U.S. chip stocks dropped Monday following reports that the Trump administration is planning stricter controls on China’s tech sector. The proposed rule would expand current sanctions to include subsidiaries of blacklisted companies, closing a loophole that has allowed Chinese firms to bypass restrictions by creating new corporate entities.
According to Bloomberg, the rule would require U.S. government licenses for transactions involving any firm that is at least 50% owned by a company already on the U.S. Entity List, Military End-User list, or the Specially Designated Nationals list. The regulation, still under discussion, could be introduced as early as June and may pave the way for further sanctions against Chinese tech giants.
The move comes amid rising U.S.-China tensions, especially in the semiconductor sector. On Friday, President Donald Trump accused Beijing of undermining recent Geneva trade negotiations. In response, China expressed frustration over U.S. chip export controls, while the U.S. criticized China’s restrictions on critical minerals.

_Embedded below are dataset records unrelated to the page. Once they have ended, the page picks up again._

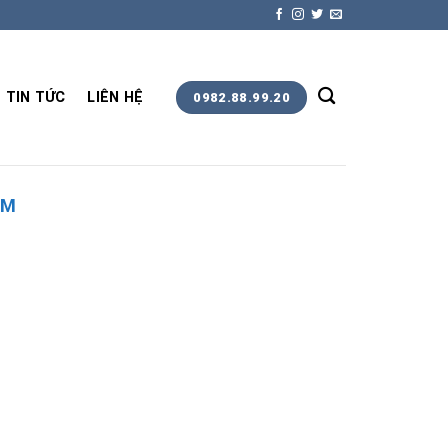
TIN TỨC
LIÊN HỆ
0982.88.99.20
CM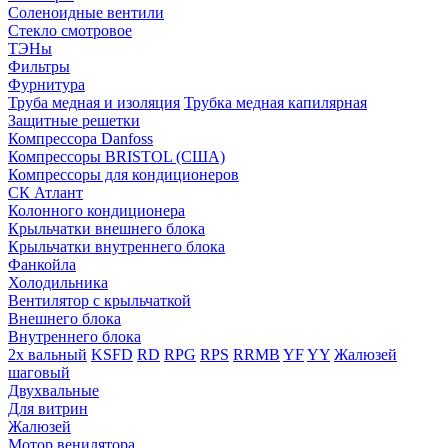
Соленоидные вентили
Стекло смотровое
ТЭНы
Фильтры
Фурнитура
Труба медная и изоляция
Трубка медная капилярная
Защитные решетки
Компрессора Danfoss
Компрессоры BRISTOL (США)
Компрессоры для кондиционеров
СК Атлант
Колонного кондиционера
Крыльчатки внешнего блока
Крыльчатки внутреннего блока
Фанкойла
Холодильника
Вентилятор с крыльчаткой
Внешнего блока
Внутреннего блока
2х вальный
KSFD
RD
RPG
RPS
RRMB
YF
YY
Жалюзей
шаговый
Двухвальные
Для витрин
Жалюзей
Мотор венилятора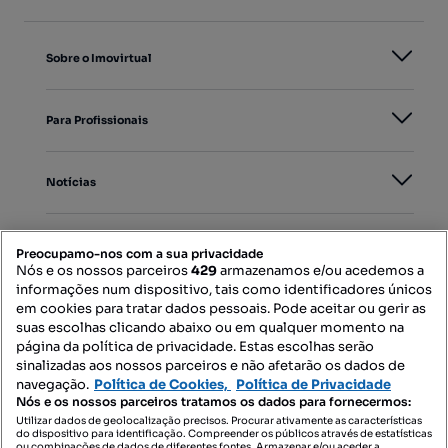
Sobre o Imovirtual
Para Profissionais
Notícias
PORTAIS
Preocupamo-nos com a sua privacidade
Nós e os nossos parceiros
429
armazenamos e/ou acedemos a
informações num dispositivo, tais como identificadores únicos
Mapa do Site
em cookies para tratar dados pessoais. Pode aceitar ou gerir as
suas escolhas clicando abaixo ou em qualquer momento na
página da política de privacidade. Estas escolhas serão
sinalizadas aos nossos parceiros e não afetarão os dados de
Contacte-nos
navegação.
Política de Cookies,
Política de Privacidade
Nós e os nossos parceiros tratamos os dados para fornecermos:
Utilizar dados de geolocalização precisos. Procurar ativamente as características
do dispositivo para identificação. Compreender os públicos através de estatísticas
SIGA-NOS:
ou combinações de dados de diferentes fontes. Armazenar e/ou aceder a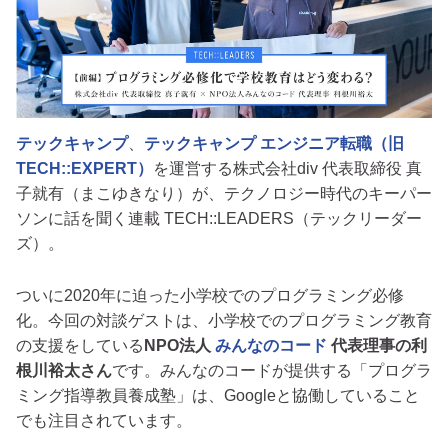
テックキャンプ
、
テックキャンプ エンジニア転職（旧
TECH::EXPERT）
を運営する株式会社div 代表取締役 真
子就有（まこゆきなり）が、テクノロジー時代のキーパー
ソンに話を聞く連載 TECH::LEADERS（テックリーダー
ズ）。
ついに2020年に迫った小学校でのプログラミング必修
化。今回の対談ゲストは、小学校でのプログラミング教育
の支援をしている
NPO法人
みんなのコード
代表理事の利
根川裕太さん
です。みんなのコードが提供する「プログラ
ミング指導教員養成塾」は、Googleと協働していること
でも注目されています。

Markets reacted swiftly. Nvidia (NASDAQ: NVDA) fell 1%, Marvell Technology (NASDAQ: MRVL) dropped 1.9%, and Broadcom (NASDAQ: AVGO) declined 0.9%. Taiwan Semiconductor Manufacturing Co. (TSMC) slipped 0.9%, and the iShares Semiconductor ETF (NASDAQ: SOXX) was down nearly 1% in premarket trading. Chinese chipmakers were also hit, with SMIC down 1.1% and Hua Hong Semiconductor losing nearly 3% in Hong Kong.
This policy shift underscores Washington’s intent to curb China’s tech rise by targeting not only parent companies but also their global subsidiaries. U.S. officials have described the regulatory gap as a game of “whack-a-mole,” emphasizing the need for tighter enforcement to prevent circumvention of existing sanctions.